Problem description — Please give an exact printout of the records, without any pictures.

Information shown —
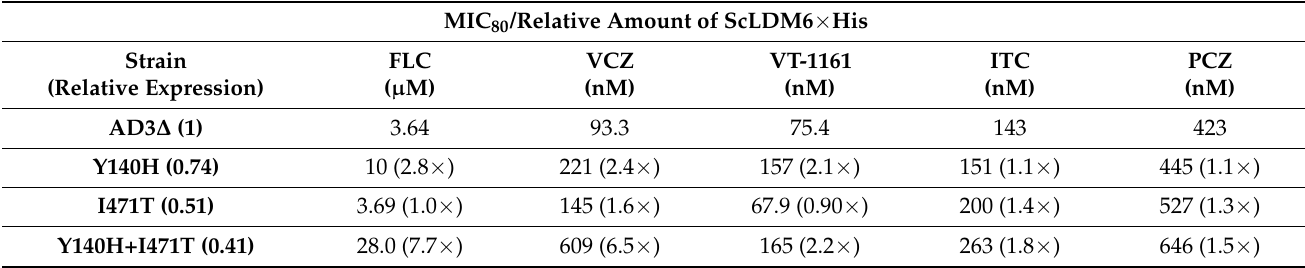
Values from Table 1 are normalized relative to the amount of ScLDM6 × His in crude membrane preparations from each strain (parenthesis in bold), detected using an anti-His tag antibody relative to strain AD3 ∆ (Figure 2b). The values in parenthesis indicate the fold-resistance of each recombinant strain based on the relative amount of recombinant enzyme in crude membrane preparations compared with strain AD3 ∆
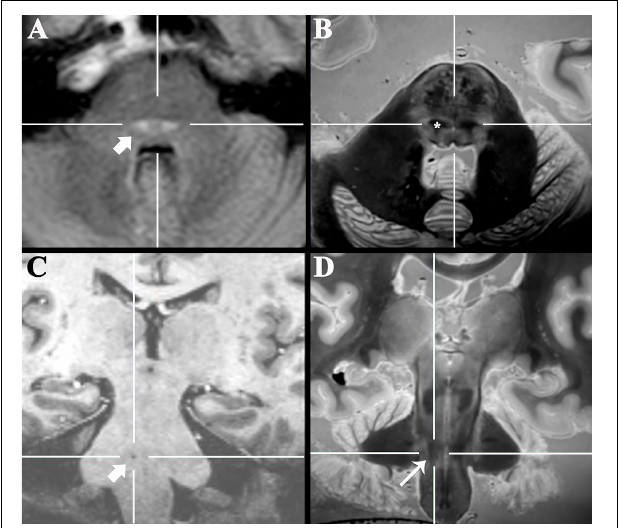
FIGURE 5 | Axial 3-T FLAIR clinical image of a 47-year-old patient with new sensory loss and suspected Multiple Sclerosis (A) demonstrated new bilateral FLAIR-bright demyelinating lesions in the pons (arrow). Coregistered 3D SPACE ex vivo image (B) suggested the lesions were in the medial lemniscus (*, labeled unilaterally). Oblique coronal 7-T 3D T1-weighted image (C) of a 77-year-old patient that presented with progressive dysarthria, palatal myoclonus and hypertrophic olivary degeneration (not shown). The precise anatomic location of a tiny T1-dark lacunar infarct in the right pons (arrow) could not be determined even with 7-T MRI. Coregistered 3D SPACE ex vivo image at 3-T (D) suggests the lesion is in the central tegmental tract (long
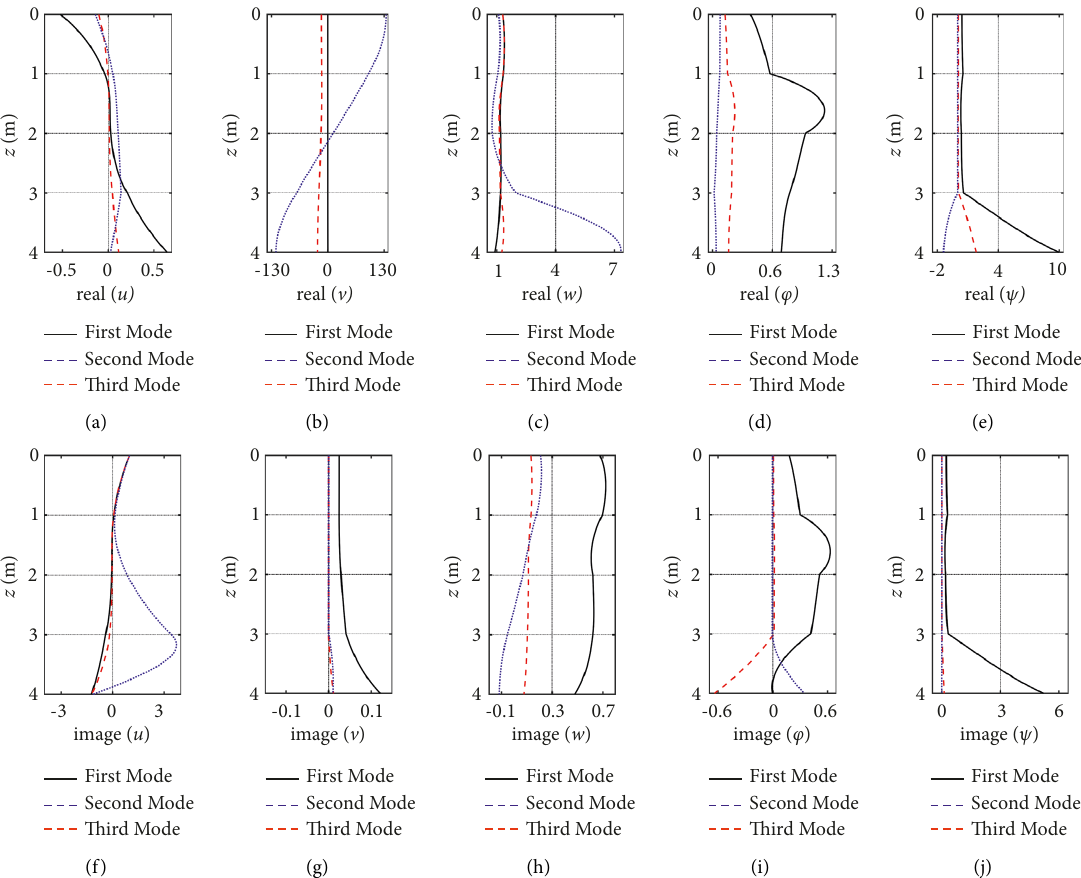
Figure 6: The mechanical displacements, electric and magnetic potentials of guided waves in the four-layered plate for the first three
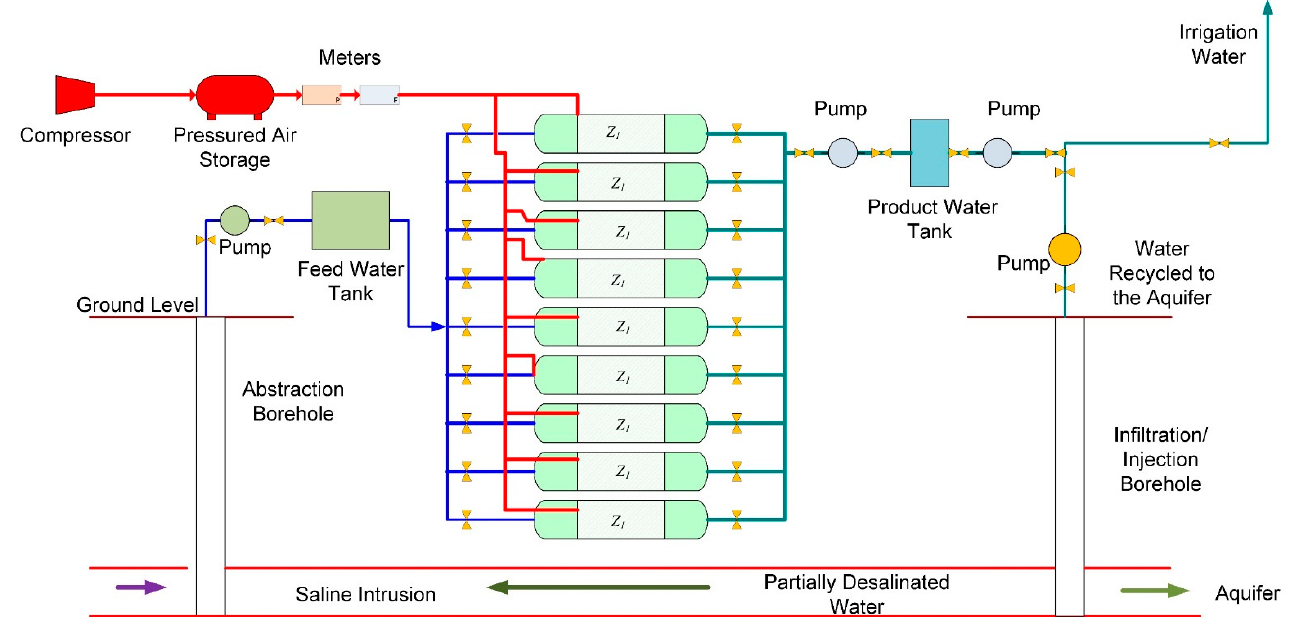
Figure 23. Process flow diagram for a multi ‐ train reactor processing abstracted saline water. Gas flow lines are coloured red. Saline feed water flow lines are coloured blue. Product water (partially desalinated water) flow lines are coloured green. Z i = reactor containing ZVI.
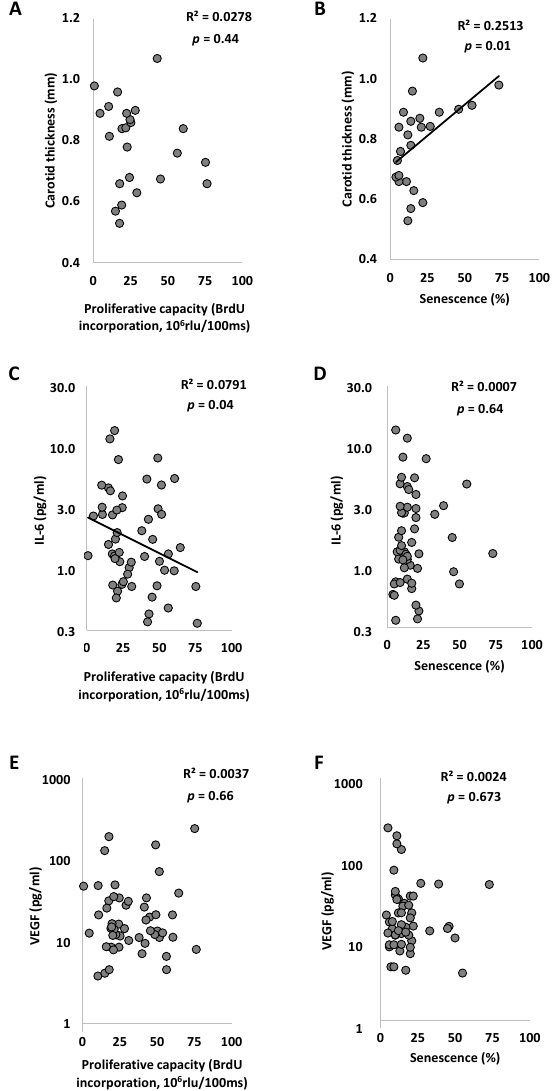
Figure 5. Relations between ECFC proliferative capacity or senescence and clinical characteristics. ( A , B ) Carotid thickness (mm) according to the proliferative capacity and the senescence of ECFC. ( C , D ) IL-6 level according to the proliferative capacity and the senescence of ECFC. ( E , F ) VEGF level according to the proliferative capacity and the senescence of ECFC. R 2 and p are from Pearson correlation. IL-6 indicates Interleukin 6 and VEGF indicates vascular endothelium growth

Reply —
Values from Table 1 are normalized relative to the amount of ScLDM6 × His in crude membrane preparations from each strain (parenthesis in bold), detected using an anti-His tag antibody relative to strain AD3 ∆ (Figure 2b). The values in parenthesis indicate the fold-resistance of each recombinant strain based on the relative amount of recombinant enzyme in crude membrane preparations compared with strain AD3 ∆
FIGURE 5 | Axial 3-T FLAIR clinical image of a 47-year-old patient with new sensory loss and suspected Multiple Sclerosis (A) demonstrated new bilateral FLAIR-bright demyelinating lesions in the pons (arrow). Coregistered 3D SPACE ex vivo image (B) suggested the lesions were in the medial lemniscus (*, labeled unilaterally). Oblique coronal 7-T 3D T1-weighted image (C) of a 77-year-old patient that presented with progressive dysarthria, palatal myoclonus and hypertrophic olivary degeneration (not shown). The precise anatomic location of a tiny T1-dark lacunar infarct in the right pons (arrow) could not be determined even with 7-T MRI. Coregistered 3D SPACE ex vivo image at 3-T (D) suggests the lesion is in the central tegmental tract (long
Figure 6: The mechanical displacements, electric and magnetic potentials of guided waves in the four-layered plate for the first three
Figure 23. Process flow diagram for a multi ‐ train reactor processing abstracted saline water. Gas flow lines are coloured red. Saline feed water flow lines are coloured blue. Product water (partially desalinated water) flow lines are coloured green. Z i = reactor containing ZVI.
Figure 5. Relations between ECFC proliferative capacity or senescence and clinical characteristics. ( A , B ) Carotid thickness (mm) according to the proliferative capacity and the senescence of ECFC. ( C , D ) IL-6 level according to the proliferative capacity and the senescence of ECFC. ( E , F ) VEGF level according to the proliferative capacity and the senescence of ECFC. R 2 and p are from Pearson correlation. IL-6 indicates Interleukin 6 and VEGF indicates vascular endothelium growth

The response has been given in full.